Using military force to deliver humanitarian relief to the Burmese people — which is in fact contemplated by the R2P doctrine — is fraught with danger. Landing Marines on Burmese beaches or making airdrops by helicopter aren’t likely to be effective ways of distributing aid to hundreds of thousands of storm victims scattered across hundreds of miles of coastline.

More importantly, an intervention would likely spark a shooting war with the Burmese military, which would be unlikely to sit idly by while foreign forces “invade” their territory. Any resultant military escalation may spiral out of control if the Chinese support the junta, which already receives the bulk of its arms and ammunition from China. If the intervention collapses the junta, the instability and possible chaos likely to follow would belong to the benevolent interveners.
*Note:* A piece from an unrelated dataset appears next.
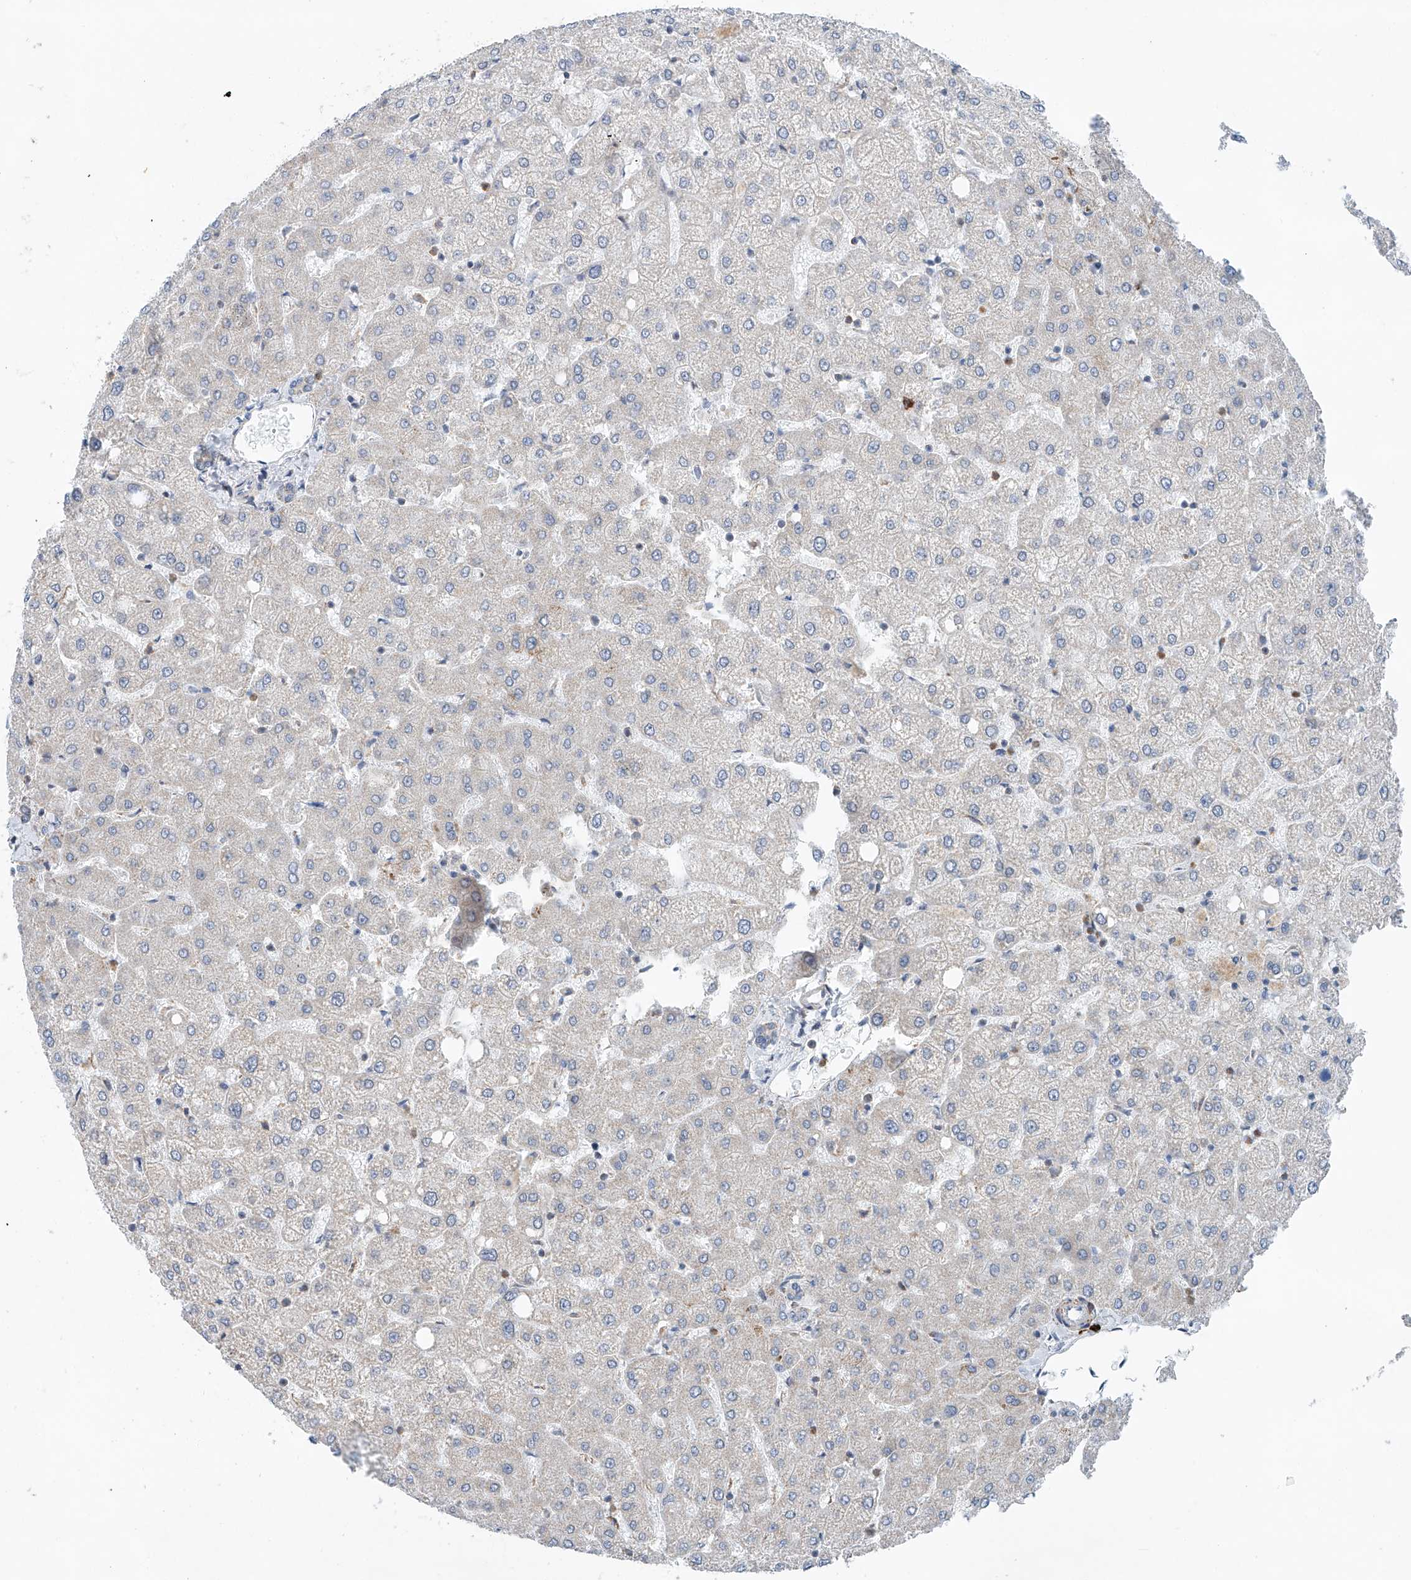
{"staining": {"intensity": "negative", "quantity": "none", "location": "none"}, "tissue": "liver", "cell_type": "Cholangiocytes", "image_type": "normal", "snomed": [{"axis": "morphology", "description": "Normal tissue, NOS"}, {"axis": "topography", "description": "Liver"}], "caption": "Immunohistochemical staining of unremarkable human liver demonstrates no significant positivity in cholangiocytes. (Brightfield microscopy of DAB (3,3'-diaminobenzidine) IHC at high magnification).", "gene": "KLF15", "patient": {"sex": "female", "age": 54}}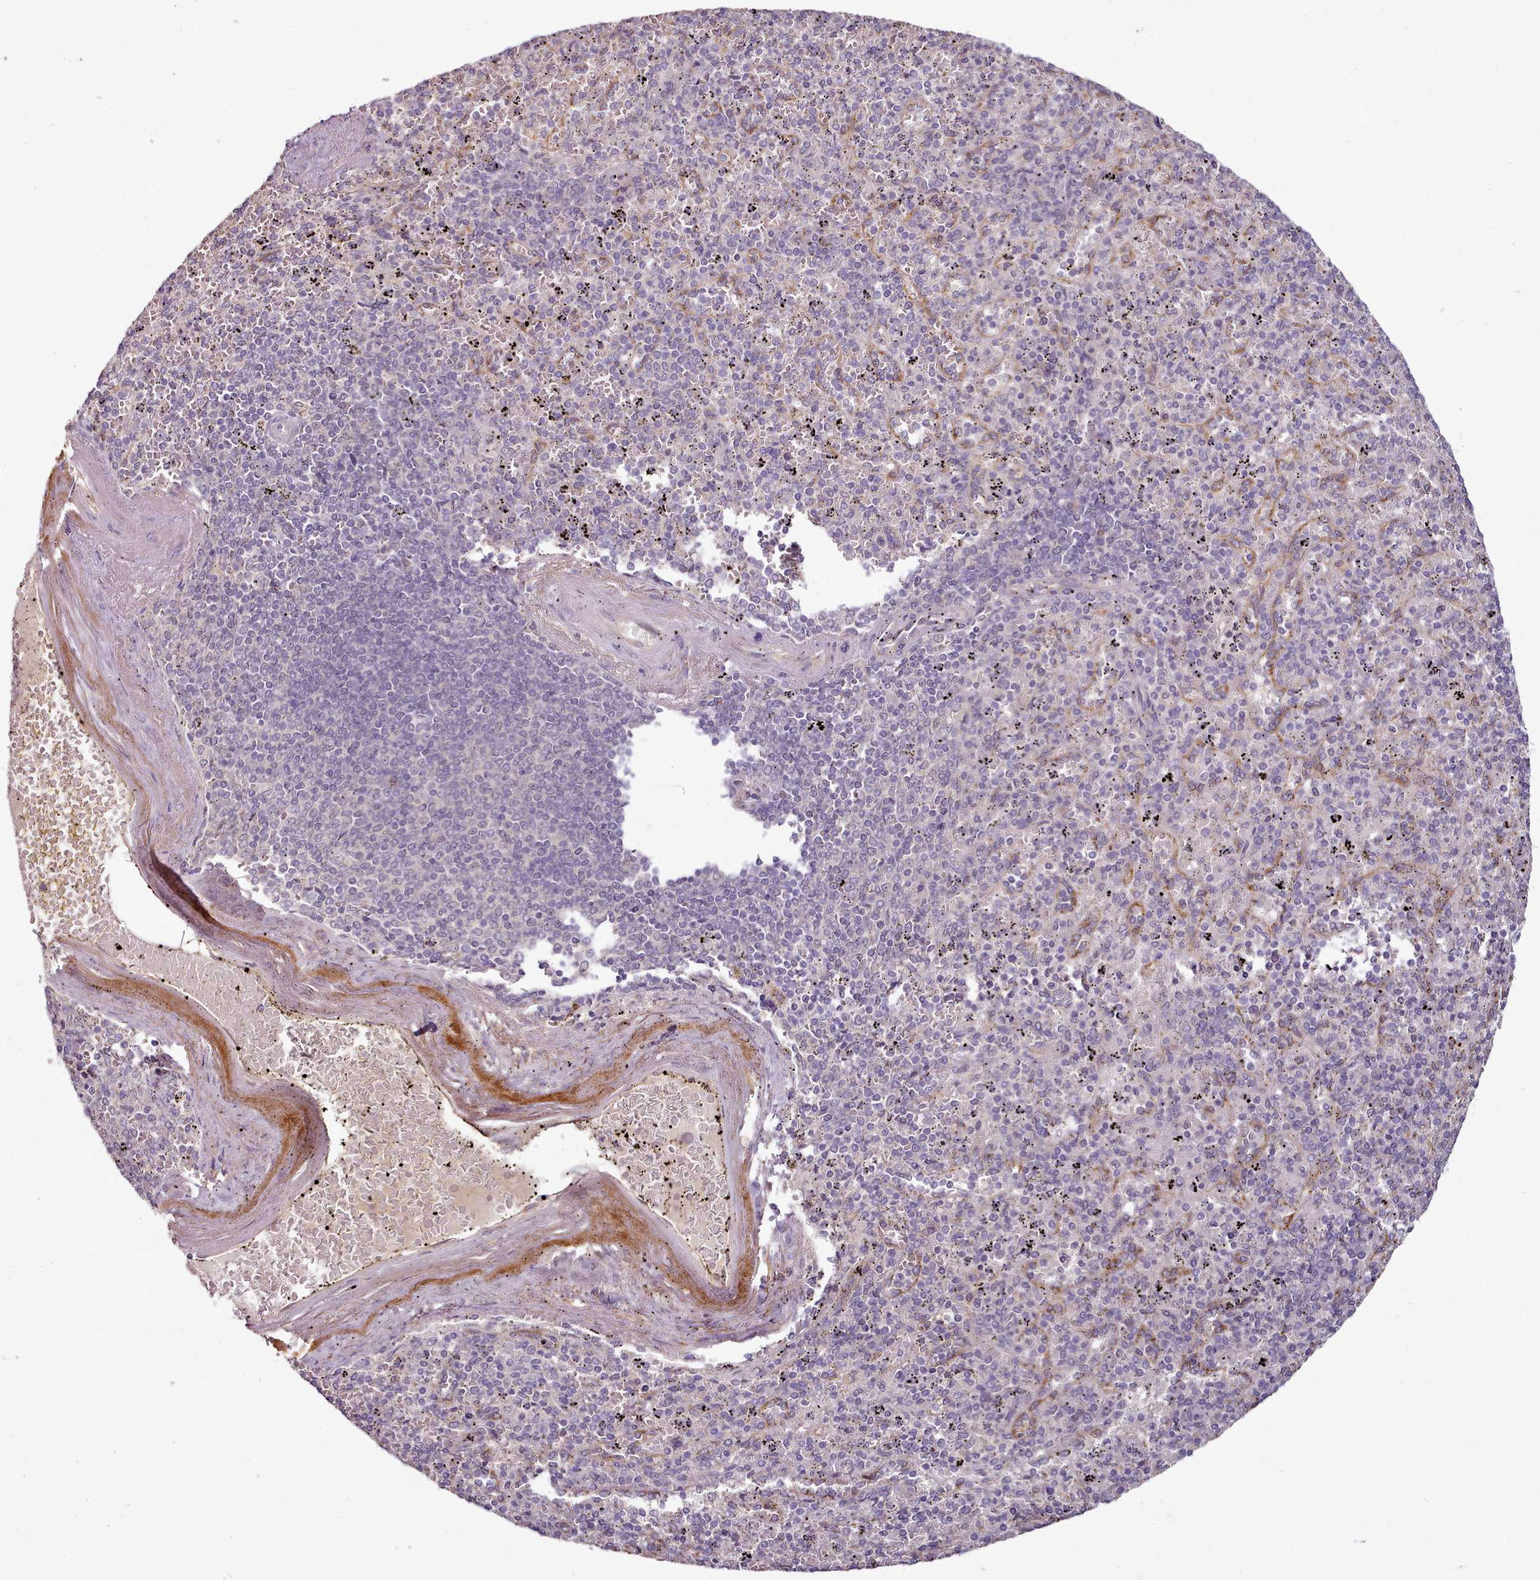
{"staining": {"intensity": "negative", "quantity": "none", "location": "none"}, "tissue": "spleen", "cell_type": "Cells in red pulp", "image_type": "normal", "snomed": [{"axis": "morphology", "description": "Normal tissue, NOS"}, {"axis": "topography", "description": "Spleen"}], "caption": "Immunohistochemistry of normal spleen exhibits no positivity in cells in red pulp. The staining is performed using DAB (3,3'-diaminobenzidine) brown chromogen with nuclei counter-stained in using hematoxylin.", "gene": "C1QTNF5", "patient": {"sex": "male", "age": 82}}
The tragedy in Burma was sadly predictable. Most of the international community (represented by the United Nations) has ignored the plight of the Burmese people for decades. The repression and violence inflicted by the junta upon its own citizenry — including Buddhist monks engaging in nonviolent protest — has been regularly dismissed by many nations (including China and Russia) as the “internal affairs” of Burma and therefore immune from scrutiny. The U.N. should not be surprised that Burma’s isolated and paranoid regime would now spurn humanitarian relief from the international community.

The member states of the United Nations need only read the U.N. Charter to remind themselves that perhaps the only long-term solution to this catastrophe is the spread of freedom and the establishment of a representative government in Burma. Free countries struck by natural disasters rarely, if ever, reject free humanitarian aid offered by other nations.

Yet the world faces a different kind of regime in Burma, and the solution to the crisis remains elusive. Much of what will ultimately occur in Burma will depend on whether China or the nations of the regional economic organization known as ASEAN (Association of Southeast Asian Nations) are able to pressure the junta into opening its doors to a free flow of humanitarian supplies. Short of that, the world may be forced to watch as the Burmese people suffer and die due to not only to the intransigence of the junta but also the chronic neglect of the rest of the world.

The United Nations should support freedom in Burma with the same fervor that some officials now call for intervention. Perhaps in that way future catastrophes may be avoided.

Steven Groves is the Bernard and Barbara Lomas Fellow at the Heritage Foundation.